Lessons Learned from Missed Cases
Our case isn’t unique, unfortunately. There have been other reports of GA-I patients missed by NBS, often those with the LE phenotype and certain genetic variants like M405V. These kids often present later, usually after an acute illness, with those severe neurological crises and the characteristic basal ganglia damage on MRI.
Interestingly, many of these missed LE patients, including ours, didn’t have the macrocephaly (large head) that’s often associated with GA-I. And while they all showed basal ganglia involvement on imaging, they sometimes lacked other typical GA-I neuroradiological signs like widening of brain spaces or frontal atrophy.
What seems to be a consistent finding in many of these missed LE cases is at least a *slight* elevation of urinary 3-HGA, even if GA and C5DC are normal. This reinforces the idea that 3-HGA is a really important biomarker to check.
So, what’s the big picture here?

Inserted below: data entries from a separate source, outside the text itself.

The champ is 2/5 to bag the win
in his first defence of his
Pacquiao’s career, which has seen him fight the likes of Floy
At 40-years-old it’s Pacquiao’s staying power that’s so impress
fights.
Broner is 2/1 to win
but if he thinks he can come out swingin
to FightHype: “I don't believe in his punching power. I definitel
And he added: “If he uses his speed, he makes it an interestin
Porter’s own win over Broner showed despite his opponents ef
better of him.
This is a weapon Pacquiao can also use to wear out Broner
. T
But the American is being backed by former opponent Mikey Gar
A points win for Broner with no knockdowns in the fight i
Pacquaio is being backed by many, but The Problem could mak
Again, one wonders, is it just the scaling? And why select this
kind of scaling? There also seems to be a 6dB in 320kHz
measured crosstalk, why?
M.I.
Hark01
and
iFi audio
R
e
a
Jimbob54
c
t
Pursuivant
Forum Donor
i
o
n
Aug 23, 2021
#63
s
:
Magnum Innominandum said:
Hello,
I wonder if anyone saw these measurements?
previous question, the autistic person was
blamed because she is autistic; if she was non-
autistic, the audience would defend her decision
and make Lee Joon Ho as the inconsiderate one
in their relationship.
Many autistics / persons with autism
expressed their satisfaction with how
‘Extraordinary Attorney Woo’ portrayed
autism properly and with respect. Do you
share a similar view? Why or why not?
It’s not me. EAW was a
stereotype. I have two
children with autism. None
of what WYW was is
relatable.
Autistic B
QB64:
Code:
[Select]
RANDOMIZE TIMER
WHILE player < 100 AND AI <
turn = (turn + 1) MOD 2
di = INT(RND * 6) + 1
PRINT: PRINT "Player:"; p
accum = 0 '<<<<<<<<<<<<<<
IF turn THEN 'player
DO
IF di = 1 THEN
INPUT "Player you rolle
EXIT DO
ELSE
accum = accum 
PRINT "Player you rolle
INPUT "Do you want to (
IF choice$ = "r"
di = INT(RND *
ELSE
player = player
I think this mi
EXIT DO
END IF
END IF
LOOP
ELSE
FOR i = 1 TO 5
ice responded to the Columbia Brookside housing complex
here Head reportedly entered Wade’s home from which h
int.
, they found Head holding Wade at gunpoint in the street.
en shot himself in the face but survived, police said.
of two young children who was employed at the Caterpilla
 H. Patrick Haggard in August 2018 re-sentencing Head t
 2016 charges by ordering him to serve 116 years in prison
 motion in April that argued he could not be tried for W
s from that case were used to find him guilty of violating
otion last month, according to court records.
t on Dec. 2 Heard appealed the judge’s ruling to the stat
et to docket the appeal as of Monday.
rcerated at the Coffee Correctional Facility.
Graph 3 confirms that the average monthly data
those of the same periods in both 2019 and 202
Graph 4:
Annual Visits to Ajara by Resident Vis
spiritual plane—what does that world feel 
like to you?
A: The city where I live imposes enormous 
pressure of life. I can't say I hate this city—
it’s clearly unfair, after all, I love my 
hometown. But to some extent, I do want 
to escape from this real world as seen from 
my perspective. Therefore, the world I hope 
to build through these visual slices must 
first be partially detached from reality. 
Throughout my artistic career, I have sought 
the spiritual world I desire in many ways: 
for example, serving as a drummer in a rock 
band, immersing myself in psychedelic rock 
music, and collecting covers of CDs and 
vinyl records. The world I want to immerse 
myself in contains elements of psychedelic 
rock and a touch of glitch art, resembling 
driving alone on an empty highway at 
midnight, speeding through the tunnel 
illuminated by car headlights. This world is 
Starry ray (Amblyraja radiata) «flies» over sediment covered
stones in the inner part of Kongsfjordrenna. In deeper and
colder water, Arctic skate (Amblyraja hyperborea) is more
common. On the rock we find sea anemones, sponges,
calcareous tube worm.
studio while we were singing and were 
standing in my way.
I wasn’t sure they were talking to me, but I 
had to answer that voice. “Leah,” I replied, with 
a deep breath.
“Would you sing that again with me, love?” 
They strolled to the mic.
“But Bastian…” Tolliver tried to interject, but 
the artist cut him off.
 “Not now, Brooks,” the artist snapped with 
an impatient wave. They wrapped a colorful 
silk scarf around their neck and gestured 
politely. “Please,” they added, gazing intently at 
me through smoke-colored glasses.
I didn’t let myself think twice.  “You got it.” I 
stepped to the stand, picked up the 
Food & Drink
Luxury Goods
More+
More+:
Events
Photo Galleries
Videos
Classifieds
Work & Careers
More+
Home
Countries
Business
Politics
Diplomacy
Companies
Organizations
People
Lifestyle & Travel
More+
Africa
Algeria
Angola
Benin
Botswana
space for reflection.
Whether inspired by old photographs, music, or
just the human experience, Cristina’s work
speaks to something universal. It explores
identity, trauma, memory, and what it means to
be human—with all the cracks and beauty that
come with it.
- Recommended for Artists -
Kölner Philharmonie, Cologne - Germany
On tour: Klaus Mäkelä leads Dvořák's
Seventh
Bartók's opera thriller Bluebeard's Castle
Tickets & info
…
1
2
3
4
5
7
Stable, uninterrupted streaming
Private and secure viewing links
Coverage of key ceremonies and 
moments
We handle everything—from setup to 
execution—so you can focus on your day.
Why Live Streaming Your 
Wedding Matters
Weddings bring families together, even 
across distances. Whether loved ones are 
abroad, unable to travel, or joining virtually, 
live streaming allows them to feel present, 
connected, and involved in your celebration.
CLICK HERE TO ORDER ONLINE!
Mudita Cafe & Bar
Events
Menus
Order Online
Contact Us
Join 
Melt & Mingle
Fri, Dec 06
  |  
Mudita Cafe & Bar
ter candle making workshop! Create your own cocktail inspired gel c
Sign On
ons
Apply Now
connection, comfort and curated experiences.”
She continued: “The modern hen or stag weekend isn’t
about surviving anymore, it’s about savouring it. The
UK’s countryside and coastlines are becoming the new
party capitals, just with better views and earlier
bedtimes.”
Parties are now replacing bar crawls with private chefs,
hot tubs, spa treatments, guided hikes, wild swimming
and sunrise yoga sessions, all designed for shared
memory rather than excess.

Even though NBS for GA-I is generally effective, it has limitations, particularly for the LE phenotype. These patients can have normal C5DC in DBS and normal urinary GA. They might not look biochemically “sick” until they have a crisis. When that happens, the brain imaging is often the loudest clue, pointing towards GA-I even when the biochemical tests are quiet.
The diagnosis is ultimately confirmed by looking at the genes. Given the prevalence of certain LE-associated variants like M405V in specific populations (like those of African origin) and increasing global movement, it’s vital for doctors to keep GA-I in mind if they see a child with suggestive neurological symptoms and those characteristic basal ganglia changes on MRI, *even if* their newborn screen was negative and their standard biochemical tests aren’t screaming GA or C5DC.
We need to maintain a high degree of vigilance. A negative newborn screen and normal typical biochemical markers don’t necessarily rule out GA-I, especially when the clinical picture and the brain imaging are telling a different story.